Whew! The last scene in the novel is drafted and today--confined as I am for the week by a knee brace and crutch--I begin the major revisions. I think that by the end of the year I will be ready to offer this story to the world. Will the world want it? No way of knowing that in advance. One huge hurdle remains, the agent search. I've had two unsatisfying encounters with agents over the previous novel (still sulking in its ms box), so I'm wary of this process. I've read and talked about the search, but it's making me shake. I feel like a third-grader waving her hand at the teacher, "Pick me, oh, please, pick me! I know the answer." So tired I have to hold the waving arm up with my free hand.

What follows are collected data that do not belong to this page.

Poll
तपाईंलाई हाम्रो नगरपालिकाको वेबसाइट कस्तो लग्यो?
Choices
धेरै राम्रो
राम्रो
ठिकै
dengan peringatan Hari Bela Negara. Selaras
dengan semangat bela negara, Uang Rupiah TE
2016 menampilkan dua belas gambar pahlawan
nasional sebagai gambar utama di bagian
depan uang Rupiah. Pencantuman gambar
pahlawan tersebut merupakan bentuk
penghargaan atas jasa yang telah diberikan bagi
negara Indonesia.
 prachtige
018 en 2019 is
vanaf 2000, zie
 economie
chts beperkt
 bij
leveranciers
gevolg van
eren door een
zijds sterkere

My third grade teacher, Miss Glascow, rarely picked me, except to stay in at recess and finish my arithmetic. (We didn't call it math in those dark days.) Even then I was a word-nerd, giving the numerals personalities, but rarely understanding their sterile, hard-wired interactions. A division sign was a little house with one number hiding inside and another knocking at the door. I never understood those numbers that ended up dancing on the roof. What did they mean? Well, I couldn't tell Miss G. what they meant and she thought that sitting at my desk while the rest of the class played tag outside would enlighten me.

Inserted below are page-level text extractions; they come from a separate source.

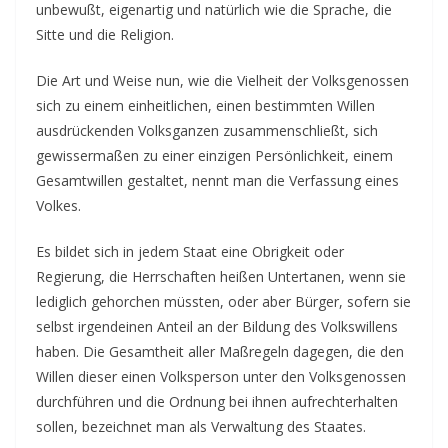
unbewußt, eigenartig und natürlich wie die Sprache, die
Sitte und die Religion.
Die Art und Weise nun, wie die Vielheit der Volksgenossen
sich zu einem einhe
itlichen, einen bestimmten Willen
ausdrückenden Volksganzen zusammenschließt, sich
gewissermaßen zu einer einzigen Persönlichkeit, einem
Gesamtwillen gestaltet, nennt man die Verfassung eines
Volkes.
Es bildet sich in jedem Staat eine Obrigkeit oder
Regierung, die Herrschaften heißen Untertanen, wenn sie
lediglich gehorchen müssten, oder aber Bürger, sofern sie
selbst irgendeinen Anteil an der Bildung des Volkswillens
haben. Die Gesamtheit aller Maßregeln dagegen, die den
Willen dieser einen Volksperson unter den Volksgenossen
durchführen und die Ordnung bei ihnen aufrechterhalten
sollen, bezeichnet man als Verwaltung des Staates.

A literary agent might be like her--asking me to explain the inexplicable, holding me back a grade, never picking me or my characters. The book business is about numbers--bottom lines and sales quotas, etc. (That etc. is a weasel word; it means I don't know any other specifics.) I just want to cut loose of the business part of writing. I want to go out and play with my imaginary friends, like Number Nine. She's lively and friendly, a great gal, that Nine. Okay, okay, I'll write the dang query letter: "Dear Miss Glascow, Please, please, pick me."